2: Data speaks louder than code

Most people tend to think of new code as being the center of the modernization effort. A complex legacy migration usually starts by analyzing the existing code, interviewing users and subject matter experts, reading old documentation, and building up a full picture of requirements. 

From this comprehensive new specification the engineer can begin the work of rewriting the system. The risk comes from the hubris of presuming that the requirements and implementation are so precisely correct that there is no danger to the critical production data flows. 

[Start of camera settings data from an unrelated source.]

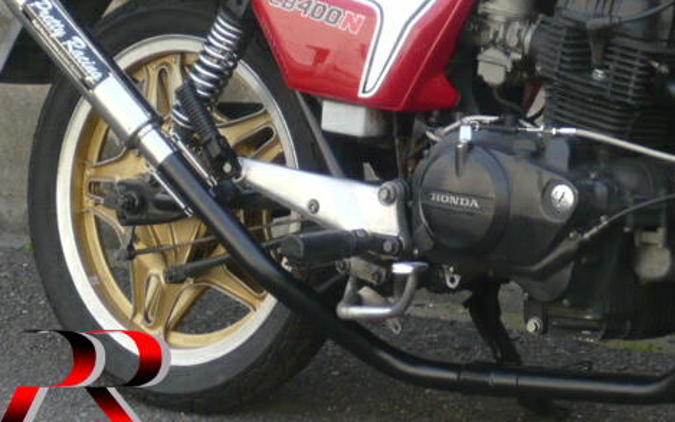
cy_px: 145
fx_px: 3164
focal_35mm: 172
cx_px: 426
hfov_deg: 12.2
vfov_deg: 7.6
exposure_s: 1/80
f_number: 5
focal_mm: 13
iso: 100
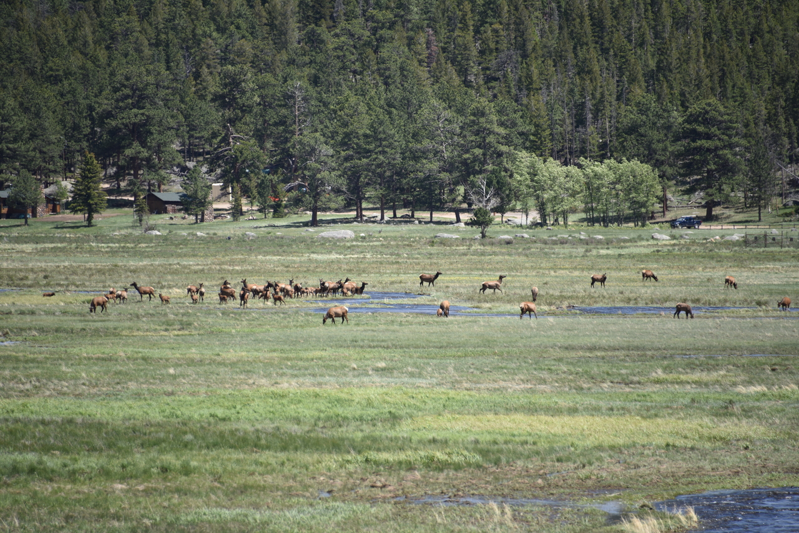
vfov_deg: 4.6
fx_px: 6659
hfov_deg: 6.9
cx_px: 400
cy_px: 266
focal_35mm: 300
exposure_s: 1/640
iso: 200
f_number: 5.6
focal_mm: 300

Safer to flip the thinking on its head: start with the data flows. Success results when the effect on data of the existing and the new system—their behaviors— are indistinguishable to the end users.

3: Prove it as you go

Attempting to wholesale replace a legacy system with a new one spikes the risk needle. There are too many assumptions, unsolved last-mile problems, forgotten dependent systems: the combinations explode and the unknown unknowns scuttle the effort. 

Instead, it is safer to create an incremental cycle: build only a small subcomponent at a time, and then do the work to run it alongside the existing system. The safety comes from taking on a series of small risks, each of which can be controlled and rolled back, rather than building up to an all-or-nothing moment. This gradual and relentless accretion of small successes also builds the political capital so necessary to socializing change.

Relative rewards

Taken together, these disciplines lead to the conclusion that we are in need of a new kind of skill, one built around safety and provable progress. We must foster and hone a new competency of well-substantiated confidence. The successful organization creates a point of focus, sometimes called a “modernization factory”, that embraces a safety-first culture designed to minimize risk.

It’s expensive to be unsafe, whether we’re talking about time, money or careers. Tackling the risk head on with humility leads us to new thinking and a fresh approach to what has been—until now—intractable.